"Pork" funds teapot museum, arctic games, water-free urinals
Reuters
"Pork" funds teapot museum, arctic games
By Andy Sullivan
WASHINGTON (Reuters) - Lobbying scandals and a staggering federal budget deficit haven't dampened Congress' appetite for questionable pet projects, as lawmakers will spend a record $29 billion on "pork" this year, a watchdog group said on Wednesday.
At a press conference featuring real pigs, Citizens Against Government Waste highlighted projects it said were especially egregious: $1 million for water-free urinals, $500,000 for a North Carolina teapot museum and $100,000 for a boxing club in Nevada.
Others included $550,000 for the Museum of Glass in Washington state, $250,000 for the National Cattle Congress in Iowa and $500,000 for the Arctic Winter Games in Alaska.
The group's annual report, known as the "Pig Book," covers the fiscal year ending September 30, during which the U.S. government could rack up a deficit of around $400 billion.
Lawmakers seeking to boost their re-election prospects include spending measures for their home districts in the massive spending bills that keep the government running.
Such "earmarks" are often added at the last stages of the legislative process to bypass the normal scrutiny applied to federal spending.
"We're not saying all these projects are bad. We are saying they haven't gone through a legitimate process," said Arizona Republican Sen. John McCain, a longtime critic of Congress' free-spending ways.
ALASKANS BENEFIT MOST
The watchdog group said the total number of pork-barrel earmarks in the 2006 budget declined 29 percent to 9,963, but their total cost increased 6 percent to $29 billion.

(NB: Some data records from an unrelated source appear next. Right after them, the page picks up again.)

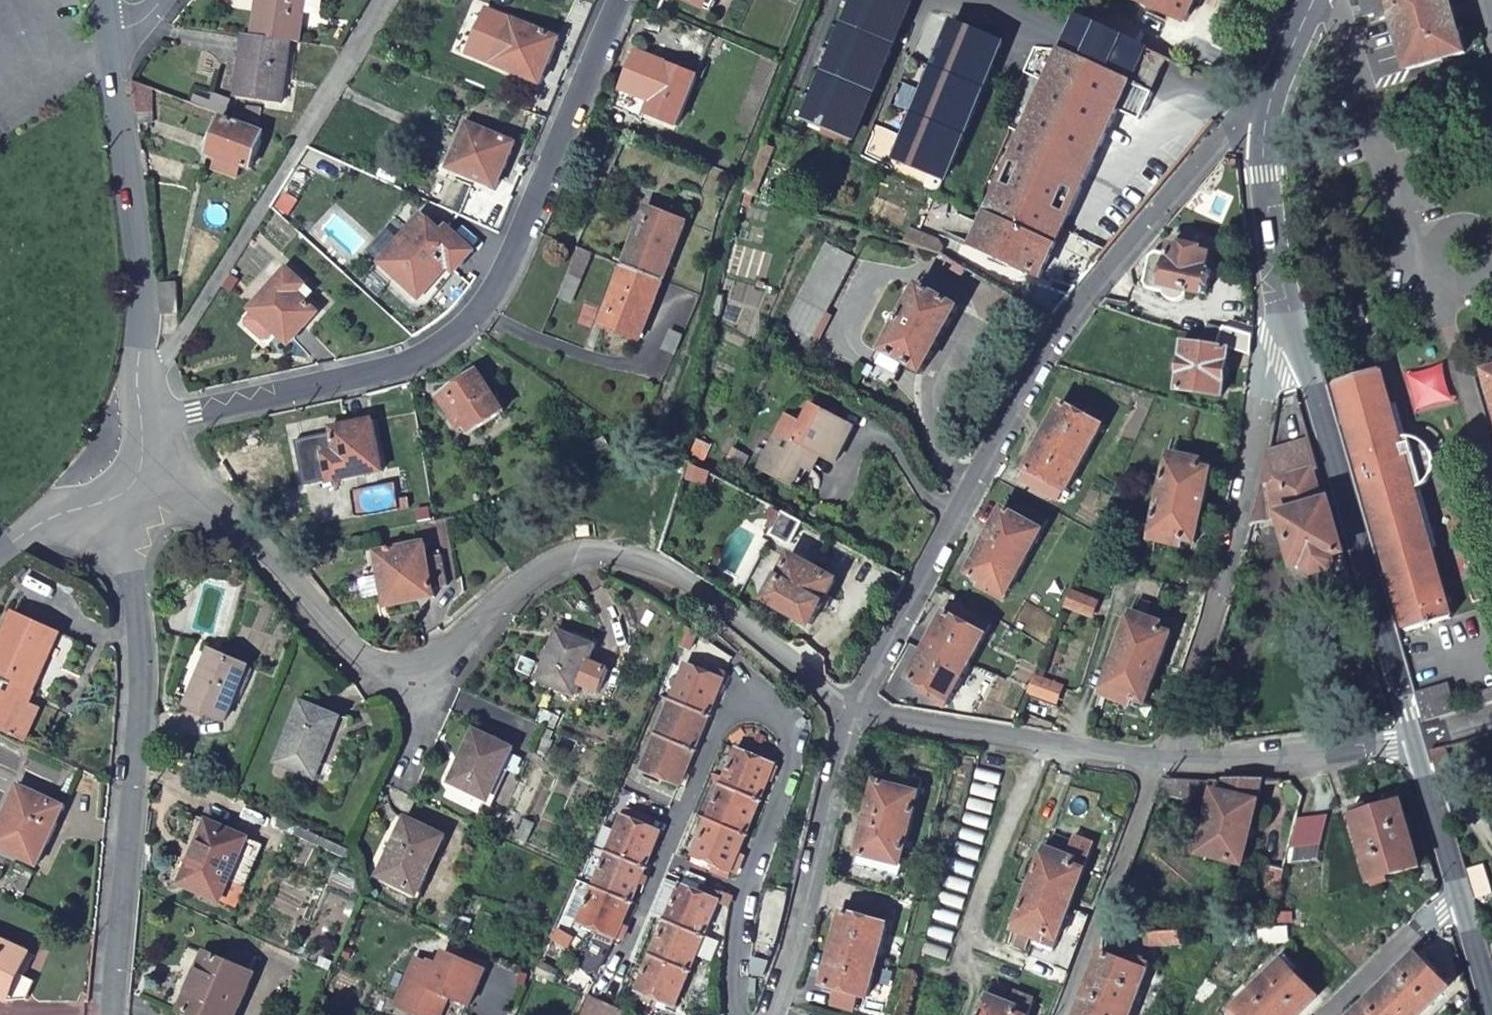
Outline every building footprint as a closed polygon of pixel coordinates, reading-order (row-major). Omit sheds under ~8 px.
[(297,39),(301,0),(255,0),(252,31),(287,37),(297,39)] [(707,8),(714,11),(718,0),(710,0),(707,8)] [(801,118),(850,139),(912,0),(854,0),(801,118)] [(1138,3),(1183,24),(1195,0),(1140,0),(1138,3)] [(1407,71),(1467,55),(1459,30),(1446,33),(1437,0),(1365,0),(1370,19),(1382,16),(1384,22),(1392,20),(1407,71)] [(470,52),(493,62),(512,19),(489,9),(470,52)] [(1109,14),(1102,29),(1138,46),(1144,34),(1132,29),(1134,25),(1109,14)] [(957,16),(893,159),(941,181),(1005,37),(957,16)] [(560,39),(512,19),(493,62),(540,82),(560,39)] [(1162,78),(1170,60),(1138,46),(1102,29),(1080,19),(1079,19),(1071,35),(1063,51),(1155,93),(1162,78)] [(252,31),(244,30),(235,98),(278,102),(287,37),(252,31)] [(1063,51),(987,207),(1056,240),(1121,106),(1144,116),(1155,93),(1063,51)] [(680,124),(700,75),(672,63),(652,112),(680,124)] [(129,73),(135,119),(139,119),(150,117),(150,83),(135,76),(129,73)] [(218,115),(204,148),(247,166),(261,132),(218,115)] [(494,185),(514,141),(467,121),(447,165),(494,185)] [(931,194),(928,203),(937,208),(941,198),(931,194)] [(1056,240),(987,207),(983,216),(970,243),(1039,276),(1056,240)] [(667,279),(691,221),(662,209),(658,220),(646,216),(627,263),(667,279)] [(378,261),(379,263),(419,297),(447,264),(454,270),(472,249),(445,225),(441,230),(421,213),(378,261)] [(920,232),(915,245),(940,254),(943,247),(937,237),(920,232)] [(784,326),(803,336),(813,341),(855,258),(826,244),(784,326)] [(1203,299),(1212,257),(1172,250),(1168,261),(1155,258),(1148,262),(1144,284),(1146,293),(1160,297),(1164,301),(1170,304),(1177,303),(1182,300),(1185,294),(1203,299)] [(643,337),(667,279),(627,263),(607,310),(619,316),(615,325),(643,337)] [(272,332),(284,343),(313,311),(301,300),(309,291),(285,268),(248,309),(251,311),(272,332)] [(157,297),(158,307),(173,306),(171,274),(155,276),(157,297)] [(883,350),(923,372),(959,305),(918,284),(883,350)] [(272,332),(251,311),(243,319),(243,325),(259,340),(264,340),(272,332)] [(1214,326),(1210,341),(1246,352),(1248,335),(1214,326)] [(813,341),(803,336),(796,351),(809,357),(817,342),(813,341)] [(1182,343),(1175,391),(1221,399),(1228,350),(1182,343)] [(1482,367),(1491,401),(1491,364),(1482,367)] [(1380,367),(1333,382),(1402,630),(1449,617),(1414,488),(1422,484),(1429,475),(1433,463),(1431,451),(1425,443),(1417,436),(1409,434),(1398,435),(1380,367)] [(477,368),(439,396),(453,417),(463,409),(470,419),(477,428),(506,408),(477,368)] [(1023,471),(1065,494),(1101,427),(1059,404),(1023,471)] [(782,423),(759,466),(792,484),(802,466),(811,449),(822,454),(836,461),(854,426),(812,406),(803,422),(798,432),(782,423)] [(463,409),(453,417),(460,426),(470,419),(463,409)] [(787,414),(782,423),(798,432),(803,422),(787,414)] [(291,442),(300,485),(379,467),(368,419),(326,428),(327,434),(291,442)] [(1326,558),(1339,554),(1325,505),(1320,506),(1310,473),(1315,472),(1306,439),(1266,454),(1262,477),(1252,527),(1280,519),(1295,567),(1303,565),(1305,571),(1315,575),(1324,572),(1329,564),(1326,558)] [(811,449),(802,466),(812,471),(822,454),(811,449)] [(1149,534),(1191,544),(1208,468),(1165,458),(1149,534)] [(968,575),(1010,598),(1051,522),(1022,506),(1016,517),(1003,510),(968,575)] [(805,523),(783,511),(769,534),(771,536),(790,547),(805,523)] [(373,552),(383,597),(411,591),(413,601),(433,598),(431,589),(446,586),(439,553),(424,557),(421,542),(373,552)] [(768,597),(813,625),(837,582),(792,556),(768,597)] [(1070,590),(1063,607),(1090,618),(1097,601),(1070,590)] [(0,715),(0,717),(29,731),(48,694),(36,688),(68,621),(20,600),(0,641),(0,658),(18,666),(12,680),(15,682),(0,715)] [(909,683),(953,706),(995,628),(952,605),(909,683)] [(1149,622),(1127,615),(1125,621),(1146,628),(1149,622)] [(1125,621),(1101,693),(1122,699),(1119,706),(1129,709),(1131,703),(1142,707),(1167,636),(1156,632),(1158,625),(1149,622),(1146,628),(1125,621)] [(690,629),(680,624),(673,641),(683,645),(690,629)] [(533,679),(573,694),(578,683),(597,691),(606,669),(587,661),(593,645),(553,630),(533,679)] [(191,703),(227,720),(252,669),(216,652),(191,703)] [(684,660),(639,770),(650,774),(647,782),(674,793),(724,670),(713,666),(711,671),(697,665),(684,660)] [(15,682),(12,680),(6,678),(0,691),(0,715),(15,682)] [(1062,689),(1033,678),(1027,693),(1055,704),(1062,689)] [(1446,682),(1412,692),(1421,721),(1454,712),(1446,682)] [(1491,701),(1491,688),(1468,694),(1472,707),(1491,701)] [(1101,693),(1099,699),(1119,706),(1122,699),(1101,693)] [(274,765),(314,780),(340,719),(298,704),(274,765)] [(444,784),(486,801),(509,749),(468,731),(444,784)] [(1459,794),(1445,749),(1431,753),(1443,799),(1459,794)] [(726,875),(729,868),(736,851),(770,766),(733,750),(691,853),(713,862),(711,868),(726,875)] [(39,852),(66,794),(22,773),(0,819),(0,833),(39,852)] [(873,784),(856,856),(871,860),(868,870),(896,876),(919,781),(891,775),(888,787),(873,784)] [(1244,862),(1263,780),(1232,779),(1228,793),(1218,791),(1202,853),(1244,864),(1244,862)] [(1305,798),(1291,781),(1283,788),(1296,804),(1305,798)] [(1400,803),(1352,817),(1371,883),(1419,869),(1400,803)] [(611,942),(614,936),(619,923),(661,823),(634,810),(630,820),(620,816),(577,919),(598,928),(595,935),(611,942)] [(375,878),(415,896),(440,838),(400,820),(375,878)] [(1328,821),(1299,821),(1292,852),(1318,850),(1328,821)] [(178,887),(217,903),(244,841),(204,823),(192,850),(195,851),(178,887)] [(1064,864),(1042,855),(1015,926),(1037,933),(1035,939),(1056,947),(1088,865),(1094,847),(1073,839),(1066,858),(1064,864)] [(1055,839),(1050,852),(1061,856),(1066,843),(1055,839)] [(736,851),(729,868),(734,871),(741,854),(736,851)] [(691,853),(689,859),(711,868),(713,862),(691,853)] [(1253,888),(1282,895),(1287,870),(1259,864),(1253,888)] [(699,886),(681,878),(679,883),(697,891),(699,886)] [(635,988),(672,1003),(716,899),(713,898),(716,892),(699,886),(697,891),(679,883),(635,988)] [(713,898),(716,899),(724,902),(727,896),(716,892),(713,898)] [(848,905),(845,915),(888,926),(890,916),(848,905)] [(857,996),(868,999),(877,965),(888,926),(845,915),(842,914),(839,922),(833,945),(831,953),(822,986),(836,990),(857,996)] [(619,923),(614,936),(620,938),(625,925),(619,923)] [(14,995),(37,947),(0,928),(0,988),(14,995)] [(1019,933),(1015,945),(1025,949),(1030,937),(1019,933)] [(1182,934),(1152,935),(1152,949),(1183,948),(1182,934)] [(416,957),(404,985),(448,1002),(450,997),(470,1006),(486,968),(444,951),(437,966),(416,957)] [(181,1014),(234,1014),(251,975),(200,954),(176,1013),(181,1014)] [(1076,1014),(1130,1014),(1147,972),(1100,954),(1076,1014)] [(1413,960),(1357,1014),(1412,1014),(1419,1009),(1424,1014),(1447,994),(1413,960)] [(1236,1014),(1302,1014),(1318,1000),(1283,965),(1234,1013),(1236,1014)] [(448,1002),(404,985),(397,1001),(419,1010),(426,1008),(442,1014),(448,1002)] [(996,987),(991,1000),(1002,1004),(1007,991),(996,987)] [(857,996),(836,990),(832,1005),(853,1011),(857,996)] [(590,996),(582,1014),(621,1014),(623,1009),(590,996)] [(981,1014),(1029,1014),(1026,1012),(1029,1005),(1011,1000),(1005,1013),(985,1006),(981,1014)] [(397,1001),(395,1006),(416,1014),(442,1014),(426,1008),(419,1010),(397,1001)]
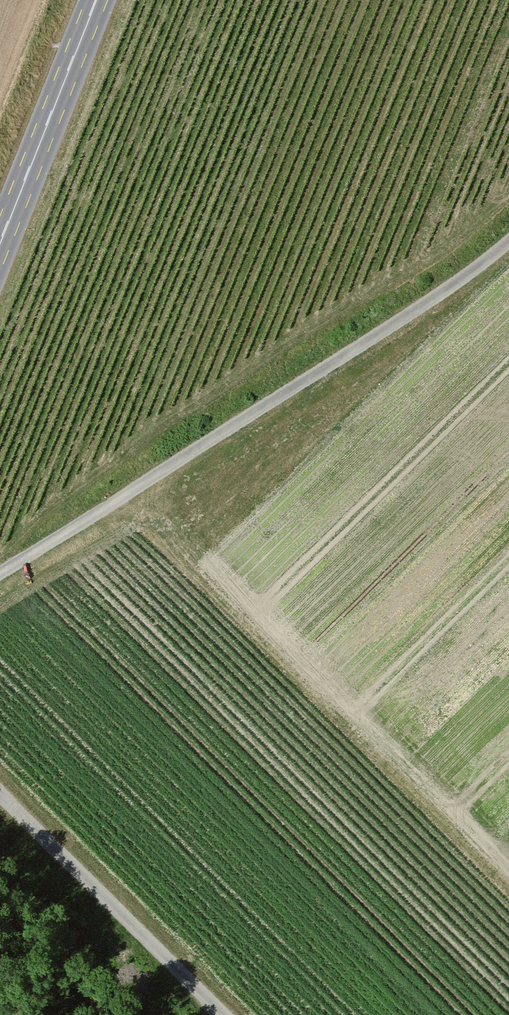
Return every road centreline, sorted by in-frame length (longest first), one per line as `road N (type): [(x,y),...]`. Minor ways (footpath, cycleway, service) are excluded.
road 1 (track): [(508,242),(383,331),(0,573)]
road 2 (track): [(226,1014),(0,790)]
road 3 (secondary): [(0,244),(97,0)]

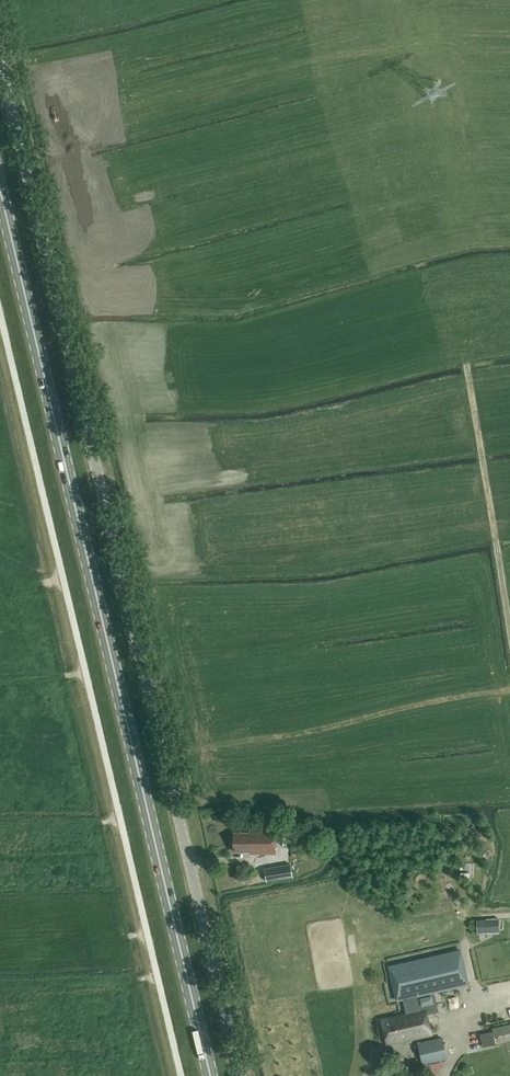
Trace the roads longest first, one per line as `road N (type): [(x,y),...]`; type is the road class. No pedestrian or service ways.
road 1 (unclassified): [(240,1075),(0,64)]
road 2 (primary): [(210,1075),(0,190)]

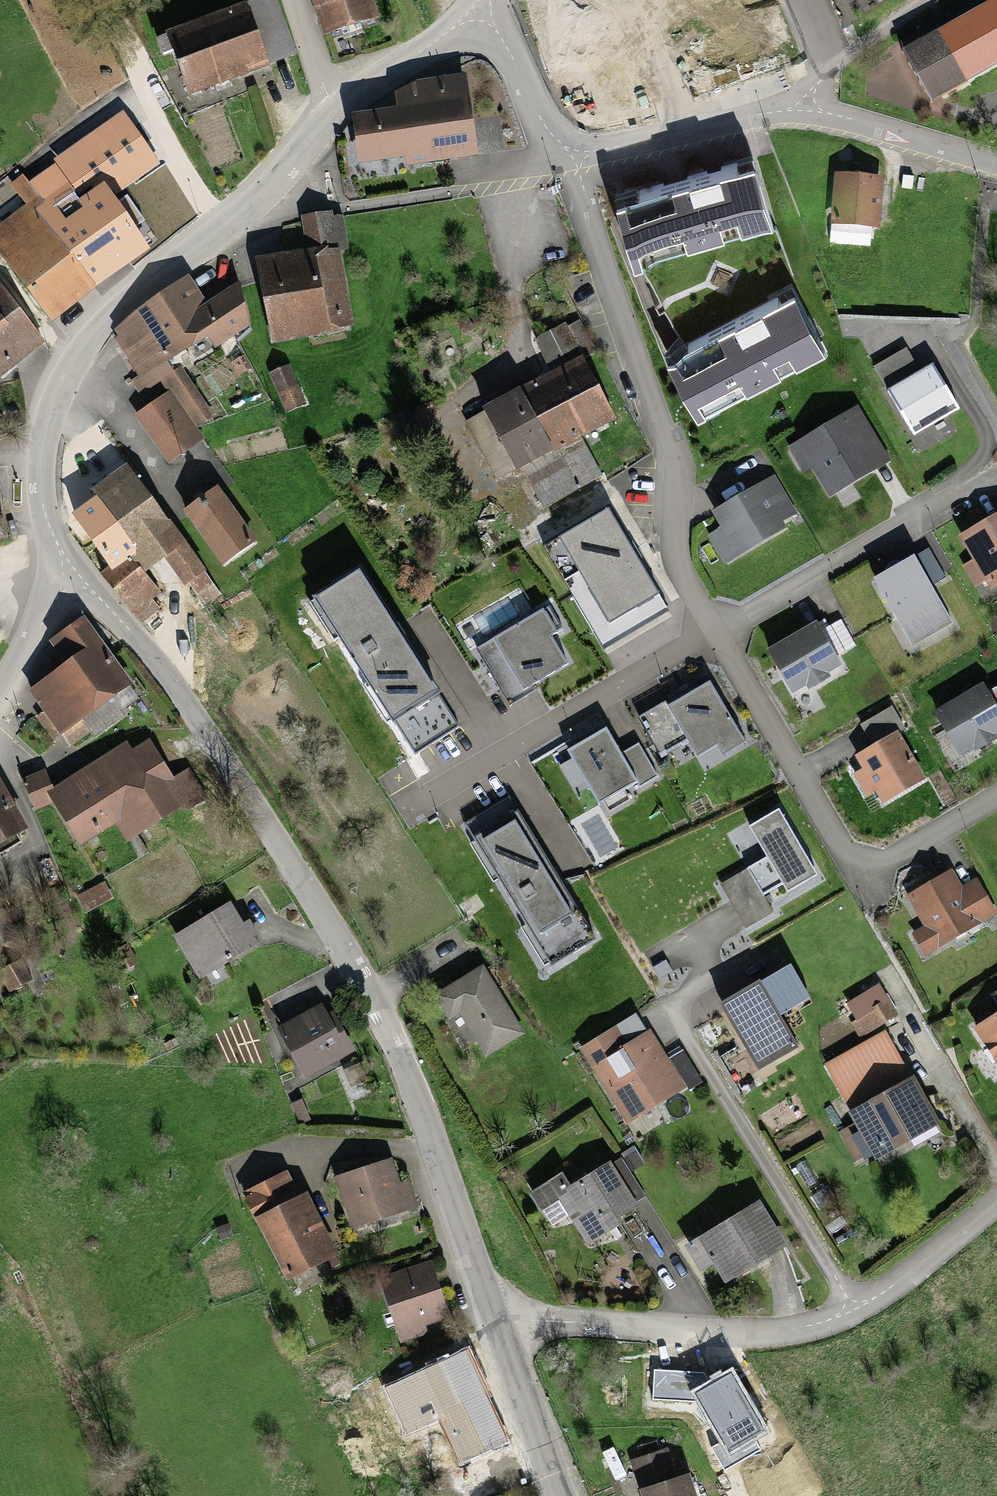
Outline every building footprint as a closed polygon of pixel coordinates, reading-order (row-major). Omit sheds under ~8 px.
[(161,36),(182,94),(289,55),(269,0),(259,0),(161,36)] [(317,36),(370,20),(364,0),(306,0),(317,36)] [(902,52),(935,105),(996,66),(996,0),(969,0),(935,21),(939,28),(902,52)] [(349,121),(356,168),(516,146),(509,99),(461,106),(458,81),(387,90),(391,115),(349,121)] [(52,159),(56,164),(79,196),(105,177),(117,194),(160,164),(124,110),(52,159)] [(773,135),(632,178),(653,247),(794,204),(773,135)] [(56,164),(32,181),(47,202),(39,209),(96,286),(155,247),(117,194),(105,177),(79,196),(56,164)] [(24,171),(7,183),(22,203),(0,220),(0,258),(52,321),(96,286),(39,209),(47,202),(32,181),(24,171)] [(923,180),(849,173),(845,220),(919,226),(923,180)] [(335,218),(300,222),(303,249),(338,245),(335,218)] [(333,249),(251,262),(264,342),(346,329),(333,249)] [(814,275),(686,337),(716,399),(844,337),(814,275)] [(187,279),(113,328),(143,373),(201,335),(212,352),(250,327),(227,291),(205,306),(187,279)] [(38,344),(0,295),(0,374),(38,344)] [(924,445),(975,417),(944,363),(928,372),(918,355),(884,374),(924,445)] [(575,360),(466,424),(499,478),(607,413),(575,360)] [(285,367),(269,374),(285,408),(301,401),(285,367)] [(165,394),(132,418),(165,464),(198,441),(165,394)] [(896,476),(861,411),(788,450),(824,515),(896,476)] [(213,592),(122,469),(61,513),(144,626),(165,610),(173,622),(213,592)] [(803,533),(778,485),(702,525),(727,572),(803,533)] [(218,497),(185,520),(214,561),(247,539),(218,497)] [(689,608),(626,499),(570,530),(633,640),(689,608)] [(971,545),(996,585),(996,528),(971,545)] [(962,635),(931,564),(883,584),(914,656),(962,635)] [(359,568),(315,596),(415,753),(459,726),(359,568)] [(585,660),(553,604),(492,638),(524,695),(585,660)] [(842,665),(817,620),(766,649),(792,694),(842,665)] [(63,666),(25,693),(56,736),(79,720),(90,734),(118,714),(108,699),(127,685),(82,622),(48,646),(63,666)] [(743,742),(710,679),(640,716),(660,753),(689,739),(696,753),(720,741),(726,751),(743,742)] [(989,687),(939,716),(966,762),(996,743),(996,700),(989,687)] [(612,723),(567,749),(600,807),(645,782),(612,723)] [(56,760),(34,771),(52,807),(69,798),(89,836),(132,813),(138,825),(213,786),(199,760),(181,769),(160,731),(67,780),(56,760)] [(938,786),(911,736),(860,764),(887,814),(938,786)] [(0,763),(0,842),(45,815),(9,757),(0,763)] [(594,938),(509,797),(466,823),(551,964),(594,938)] [(833,879),(797,812),(764,830),(782,862),(734,888),(753,923),(798,898),(833,879)] [(996,927),(996,902),(986,886),(972,896),(957,874),(912,905),(928,928),(915,938),(936,969),(996,927)] [(101,884),(78,897),(86,911),(109,897),(101,884)] [(229,906),(174,938),(196,977),(252,945),(229,906)] [(11,931),(0,911),(0,938),(11,931)] [(809,1002),(795,967),(732,1008),(762,1073),(799,1054),(792,1022),(809,1002)] [(515,1036),(477,971),(438,993),(476,1058),(515,1036)] [(875,993),(847,1008),(860,1031),(888,1015),(875,993)] [(318,1008),(270,1036),(298,1085),(346,1057),(318,1008)] [(975,1029),(996,1064),(996,1014),(975,1029)] [(634,1121),(688,1086),(653,1032),(636,1043),(626,1028),(589,1053),(634,1121)] [(887,1031),(826,1067),(874,1156),(938,1120),(913,1077),(887,1031)] [(387,1163),(332,1181),(349,1230),(412,1209),(404,1183),(394,1186),(387,1163)] [(608,1165),(554,1197),(582,1243),(635,1211),(608,1165)] [(283,1173),(243,1196),(288,1273),(328,1250),(283,1173)] [(758,1208),(697,1244),(721,1283),(781,1247),(758,1208)] [(420,1262),(376,1282),(401,1338),(445,1318),(420,1262)] [(467,1352),(364,1400),(384,1442),(435,1418),(457,1464),(501,1443),(479,1397),(486,1393),(467,1352)] [(769,1430),(732,1368),(691,1392),(728,1454),(769,1430)] [(628,1463),(640,1495),(689,1495),(672,1448),(628,1463)]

However, the House Appropriations Committee says spending on these special projects declined to about $17 billion this fiscal year, down $2.8 billion from the previous year.
The group's figures could be higher because it includes as "pork barrel" spending any projects passed by Congress that have not been requested by the president.
The money is not distributed evenly across the country. While Alaska took home $490 per capita in pork spending, lawmakers from Georgia only wrangled $12 per citizen, according to the group's report.
Alaska Republican Sen. Ted Stevens was for the fifth year in a row responsible for the most amount of pork -- a total of $325 million last year, the group said.
A Stevens spokeswoman declined comment.
Stevens was at the center of a nasty Senate fight last year when some senators publicly ridiculed his "bridge to nowhere" that connected the port town of Ketchikan to a neighboring island populated by 50 people. The $223 million for the quarter-mile (0.5-km) bridge was removed from a spending bill.
Citizens Against Government Waste touts itself as "America's number one taxpayer watchdog." But it accepts corporate contributions, and an offshoot of the group has lobbied on behalf of special interests including the tobacco industry.